-- Opening Marker --

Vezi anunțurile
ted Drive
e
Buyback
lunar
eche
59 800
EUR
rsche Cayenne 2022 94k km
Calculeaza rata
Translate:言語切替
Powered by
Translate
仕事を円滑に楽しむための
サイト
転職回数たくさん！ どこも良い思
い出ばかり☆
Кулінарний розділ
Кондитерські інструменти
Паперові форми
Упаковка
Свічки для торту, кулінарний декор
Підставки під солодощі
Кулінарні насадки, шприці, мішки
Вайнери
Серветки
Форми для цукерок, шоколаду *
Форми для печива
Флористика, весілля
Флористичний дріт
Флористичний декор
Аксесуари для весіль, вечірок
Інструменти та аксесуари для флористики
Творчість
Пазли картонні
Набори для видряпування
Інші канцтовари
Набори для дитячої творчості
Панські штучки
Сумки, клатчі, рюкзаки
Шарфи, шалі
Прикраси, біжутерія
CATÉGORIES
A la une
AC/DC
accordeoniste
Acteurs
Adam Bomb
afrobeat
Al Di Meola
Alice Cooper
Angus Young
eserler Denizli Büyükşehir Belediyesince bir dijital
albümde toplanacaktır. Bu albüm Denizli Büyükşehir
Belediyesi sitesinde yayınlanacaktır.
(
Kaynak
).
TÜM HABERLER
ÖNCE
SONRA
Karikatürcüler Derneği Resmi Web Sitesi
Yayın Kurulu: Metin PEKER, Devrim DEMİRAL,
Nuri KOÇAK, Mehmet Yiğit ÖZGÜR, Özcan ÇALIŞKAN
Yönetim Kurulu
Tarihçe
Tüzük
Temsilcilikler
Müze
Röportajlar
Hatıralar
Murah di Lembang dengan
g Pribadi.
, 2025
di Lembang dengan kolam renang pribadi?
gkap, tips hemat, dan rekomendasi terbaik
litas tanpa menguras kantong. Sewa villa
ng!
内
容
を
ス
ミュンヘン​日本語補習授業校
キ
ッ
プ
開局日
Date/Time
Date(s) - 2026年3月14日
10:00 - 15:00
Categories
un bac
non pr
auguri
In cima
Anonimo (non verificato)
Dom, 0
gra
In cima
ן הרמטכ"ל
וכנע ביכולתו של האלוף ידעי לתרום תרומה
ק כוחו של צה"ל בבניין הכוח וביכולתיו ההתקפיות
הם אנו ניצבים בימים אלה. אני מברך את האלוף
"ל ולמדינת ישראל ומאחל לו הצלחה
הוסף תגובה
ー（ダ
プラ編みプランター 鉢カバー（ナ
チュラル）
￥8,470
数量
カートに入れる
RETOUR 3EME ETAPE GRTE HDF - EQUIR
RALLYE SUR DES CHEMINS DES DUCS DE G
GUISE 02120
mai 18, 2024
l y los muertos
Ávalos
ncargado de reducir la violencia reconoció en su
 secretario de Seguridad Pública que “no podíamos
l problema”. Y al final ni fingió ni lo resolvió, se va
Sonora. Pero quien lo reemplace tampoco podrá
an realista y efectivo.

-- Closing Marker --

## Written task:
Format the rows above as a JSON list of strings, with one string for each line and blank lines left out.

## Answer space:
[
  "Vezi anunțurile",
  "ted Drive",
  "e",
  "Buyback",
  "lunar",
  "eche",
  "59 800",
  "EUR",
  "rsche Cayenne 2022 94k km",
  "Calculeaza rata",
  "Translate:言語切替",
  "Powered by",
  "Translate",
  "仕事を円滑に楽しむための",
  "サイト",
  "転職回数たくさん！ どこも良い思",
  "い出ばかり☆",
  "Кулінарний розділ",
  "Кондитерські інструменти",
  "Паперові форми",
  "Упаковка",
  "Свічки для торту, кулінарний декор",
  "Підставки під солодощі",
  "Кулінарні насадки, шприці, мішки",
  "Вайнери",
  "Серветки",
  "Форми для цукерок, шоколаду *",
  "Форми для печива",
  "Флористика, весілля",
  "Флористичний дріт",
  "Флористичний декор",
  "Аксесуари для весіль, вечірок",
  "Інструменти та аксесуари для флористики",
  "Творчість",
  "Пазли картонні",
  "Набори для видряпування",
  "Інші канцтовари",
  "Набори для дитячої творчості",
  "Панські штучки",
  "Сумки, клатчі, рюкзаки",
  "Шарфи, шалі",
  "Прикраси, біжутерія",
  "CATÉGORIES",
  "A la une",
  "AC/DC",
  "accordeoniste",
  "Acteurs",
  "Adam Bomb",
  "afrobeat",
  "Al Di Meola",
  "Alice Cooper",
  "Angus Young",
  "eserler Denizli Büyükşehir Belediyesince bir dijital",
  "albümde toplanacaktır. Bu albüm Denizli Büyükşehir",
  "Belediyesi sitesinde yayınlanacaktır.",
  "(",
  "Kaynak",
  ").",
  "TÜM HABERLER",
  "ÖNCE",
  "SONRA",
  "Karikatürcüler Derneği Resmi Web Sitesi",
  "Yayın Kurulu: Metin PEKER, Devrim DEMİRAL,",
  "Nuri KOÇAK, Mehmet Yiğit ÖZGÜR, Özcan ÇALIŞKAN",
  "Yönetim Kurulu",
  "Tarihçe",
  "Tüzük",
  "Temsilcilikler",
  "Müze",
  "Röportajlar",
  "Hatıralar",
  "Murah di Lembang dengan",
  "g Pribadi.",
  ", 2025",
  "di Lembang dengan kolam renang pribadi?",
  "gkap, tips hemat, dan rekomendasi terbaik",
  "litas tanpa menguras kantong. Sewa villa",
  "ng!",
  "内",
  "容",
  "を",
  "ス",
  "ミュンヘン​日本語補習授業校",
  "キ",
  "ッ",
  "プ",
  "開局日",
  "Date/Time",
  "Date(s) - 2026年3月14日",
  "10:00 - 15:00",
  "Categories",
  "un bac",
  "non pr",
  "auguri",
  "In cima",
  "Anonimo (non verificato)",
  "Dom, 0",
  "gra",
  "In cima",
  "ן הרמטכ\"ל",
  "וכנע ביכולתו של האלוף ידעי לתרום תרומה",
  "ק כוחו של צה\"ל בבניין הכוח וביכולתיו ההתקפיות",
  "הם אנו ניצבים בימים אלה. אני מברך את האלוף",
  "\"ל ולמדינת ישראל ומאחל לו הצלחה",
  "הוסף תגובה",
  "ー（ダ",
  "プラ編みプランター 鉢カバー（ナ",
  "チュラル）",
  "￥8,470",
  "数量",
  "カートに入れる",
  "RETOUR 3EME ETAPE GRTE HDF - EQUIR",
  "RALLYE SUR DES CHEMINS DES DUCS DE G",
  "GUISE 02120",
  "mai 18, 2024",
  "l y los muertos",
  "Ávalos",
  "ncargado de reducir la violencia reconoció en su",
  " secretario de Seguridad Pública que “no podíamos",
  "l problema”. Y al final ni fingió ni lo resolvió, se va",
  "Sonora. Pero quien lo reemplace tampoco podrá",
  "an realista y efectivo."
]